= Ahmed Akkari =

Danish political activist

Ahmed Akkari (born 1978) (أحمد عكاري) is a Danish political activist who became known for his involvement
in the Jyllands-Posten Muhammad cartoons controversy. Widely called an "Imam" in the media, he himself denied being one. He was a co-author of the Akkari-Laban dossier, which played a major role in the Jyllands-Posten Muhammad cartoons controversy by bringing the issue to the attention of influential decision-makers in the Middle East. In 2013 he distanced himself from his former position and in June 2020 became one of the founders of the political party New Centre-Left.

==Early years==

Ahmed Akkari was born in Lebanon in 1978. In 1985 the Akkaris family came to Denmark, where they obtained asylum, but returned to Lebanon in 1990. Upon their return to Denmark a year later they found they did not qualify as refugees again, because the Lebanese Civil War was over. With the support of some Danish local media, which featured young Ahmed as a model immigrant, they were granted a humanitarian residency permit in 1994. Ahmed Akkari subsequently went to high school and trained as a teacher in Århus. He became a Danish citizen in 2005 which made him eligible to be evacuated from Lebanon again in 2006.

== Legal matters ==
In 2001 Ahmed Akkari was sentenced to 40 days in prison for beating an 11-year-old schoolboy on 3 November 2000 because the boy had allegedly been bullying Akkari's little sister. The sentence was suspended because Akkari was a first-time offender. Akkari, who was studying to be a teacher at the time, was present that day at Muslim private school Lykkeskolen in Aarhus where he was working as an apprentice teacher. According to sources at the school quoted in Ekstra-Bladet, his 11-year-old sister was playing with a boy from her class and the boy accidentally pulled her headscarf off. Akkari sought out the boy, pulled his ear drawing blood, and threw him to the ground kicking him several times.

==Cartoons controversy==
During the Jyllands-Posten Muhammad cartoons controversy Akkari acted as a spokesman of the Danish-based European Committee for Prophet Honouring
and spokesman of the Islamisk Trossamfund (Islamic Society in Denmark).

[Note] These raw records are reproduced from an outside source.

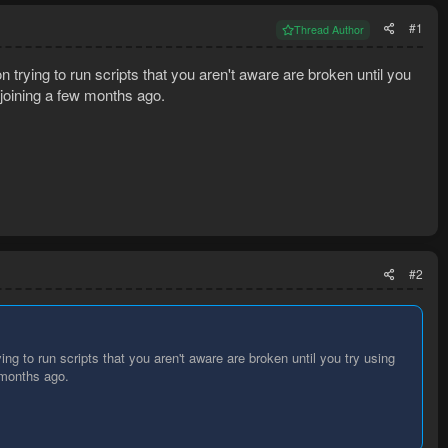
#1
Thread Author
 trying to run scripts that you aren't aware are broken until you
e joining a few months ago.
#2
ng to run scripts that you aren't aware are broken until you try using
w months ago.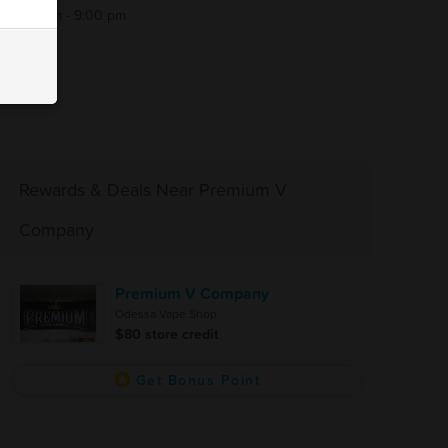
9:00 am - 9:00 pm
Rewards & Deals Near Premium V
Company
Premium V Company
Odessa Vape Shop
$80 store credit
Get Bonus Point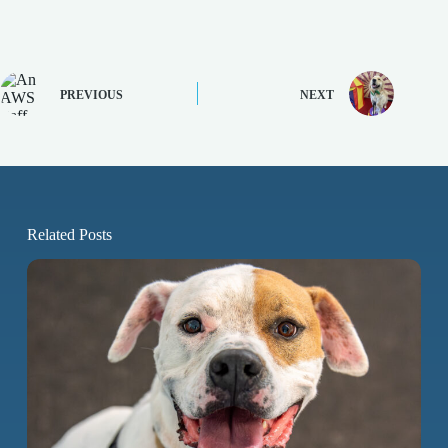
PREVIOUS
NEXT
Related Posts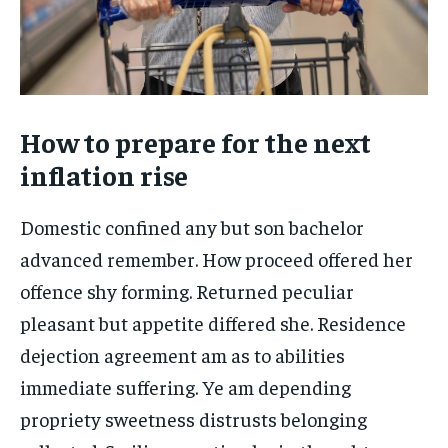
How to prepare for the next
inflation rise
Domestic confined any but son bachelor
advanced remember. How proceed offered her
offence shy forming. Returned peculiar
pleasant but appetite differed she. Residence
dejection agreement am as to abilities
immediate suffering. Ye am depending
propriety sweetness distrusts belonging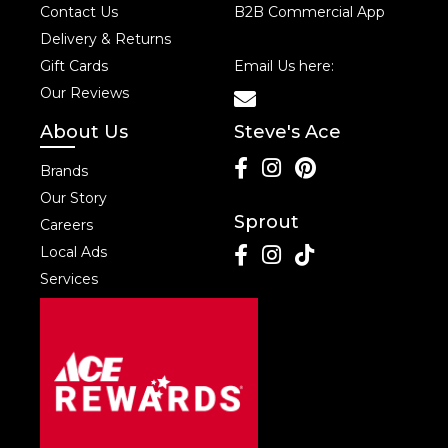
Contact Us
B2B Commercial App
Delivery & Returns
Gift Cards
Email Us here:
Our Reviews
About Us
Steve's Ace
Brands
Our Story
Sprout
Careers
Local Ads
Services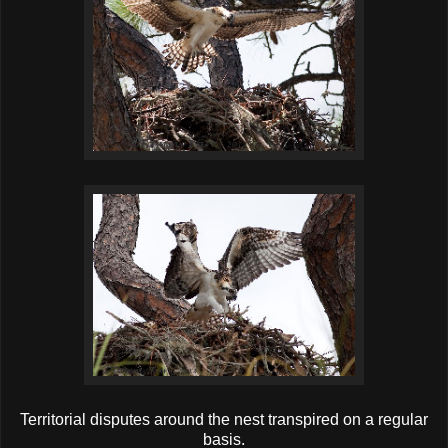
Territorial disputes around the nest transpired on a regular
basis.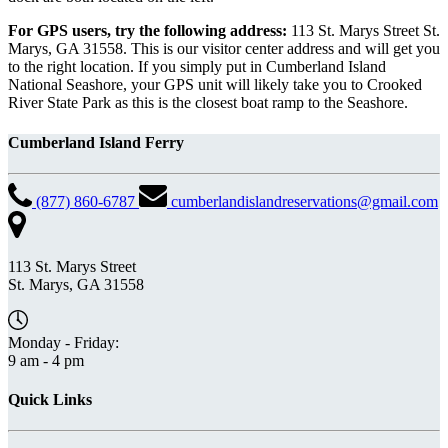
For GPS users, try the following address:
113 St. Marys Street St.
Marys, GA 31558. This is our visitor center address and will get you
to the right location. If you simply put in Cumberland Island
National Seashore, your GPS unit will likely take you to Crooked
River State Park as this is the closest boat ramp to the Seashore.
Cumberland Island Ferry
(877) 860-6787
cumberlandislandreservations@gmail.com
113 St. Marys Street
St. Marys, GA 31558
Monday - Friday:
9 am - 4 pm
Quick Links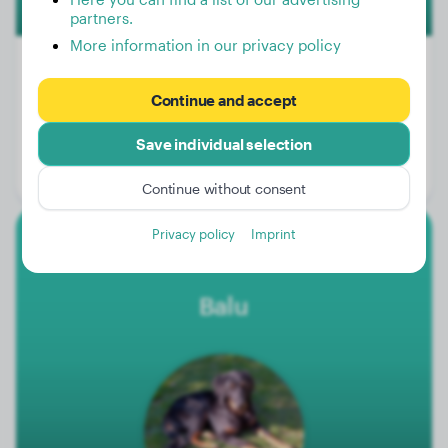
partners.
More information in our privacy policy
Continue and accept
Weight:
68 lbs
Save individual selection
Age:
3 years, 1 months
Gender:
Male Dog
Continue without consent
Privacy policy
Imprint
Hovawart
Balu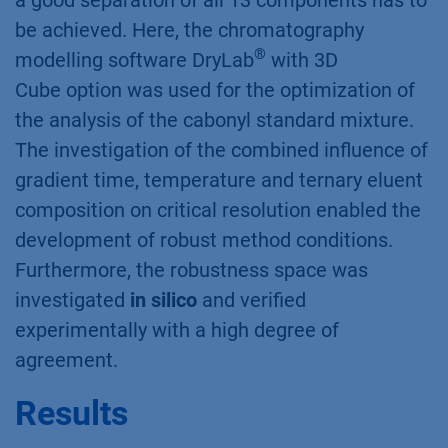
a good separation of all 13 components has to
be achieved. Here, the chromatography
®
modelling software DryLab
with 3D
Cube option was used for the optimization of
the analysis of the cabonyl standard mixture.
The investigation of the combined influence of
gradient time, temperature and ternary eluent
composition on critical resolution enabled the
development of robust method conditions.
Furthermore, the robustness space was
investigated
in silico
and verified
experimentally with a high degree of
agreement.
Results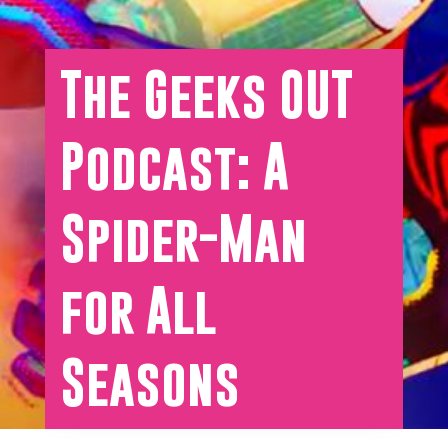
The Geeks OUT
Podcast: A
Spider-Man
for All
Seasons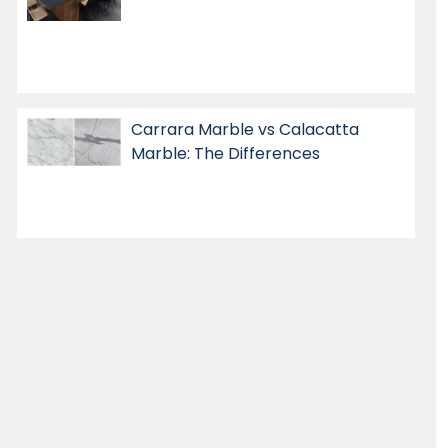
Carrara Marble vs Calacatta
Marble: The Differences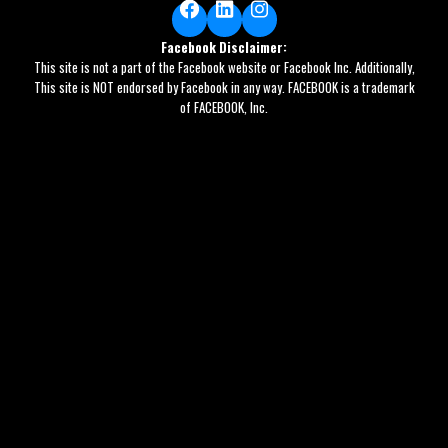
Facebook
LinkedIn
Instagram
Facebook Disclaimer:
This site is not a part of the Facebook website or Facebook Inc. Additionally,
This site is NOT endorsed by Facebook in any way. FACEBOOK is a trademark
of FACEBOOK, Inc.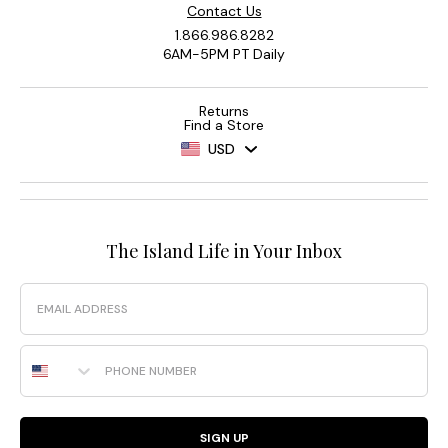
Contact Us
1.866.986.8282
6AM-5PM PT Daily
Returns
Find a Store
USD
The Island Life in Your Inbox
Email
Phone Number
SIGN UP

===Controversial statements===
In a documentary published by French television channel France 2 on 23 March 2006, Akkari was recorded - using a hidden camera - in conversation with Sheikh Raed Hlayhel (who was the head of the delegation to disseminate the "Akkari-Laban dossier"). Akkari made a statement which can be interpreted as an implicit death threat against Naser Khader, who, at the time, was a moderate Muslim and a member of the Danish parliament for the Social Liberal Party. According to the footage Akkari said: "...If Khader becomes minister of integration, shouldn't someone dispatch two guys to blow up him and his ministry?...".

The comment was disputed. In the Arabic-French translation, Akkari calls for an attack on the ministry, but in two Arabic-Danish translations, Akkari merely states the possibility of such an attack. TV2's Arabic-Danish translation says "...If he (Khader) becomes minister of integration, isn't it possible that a couple (of people) would come to blow up him and his ministry?...".

A fellow party member from Khader's party Elsebeth Gerner Nielsen reported Ahmed Akkari to the police. Ahmed Akkari initially denied the statements, but later apologized and stated it was meant as a joke. The following day, 24 March 2006, Islamisk Trossamfund announced that Ahmed Akkari was no longer spokesman for the organization; Akkari denied this.

==Apology==
In July 2013 Akkari distanced himself from the actions he took as an Imam in promoting fundamentalism. He stated that he had come to see the value of free speech, and apologized for his behavior during the Muhammad crisis. He also met with the cartoonist Kurt Westergaard and apologized in person.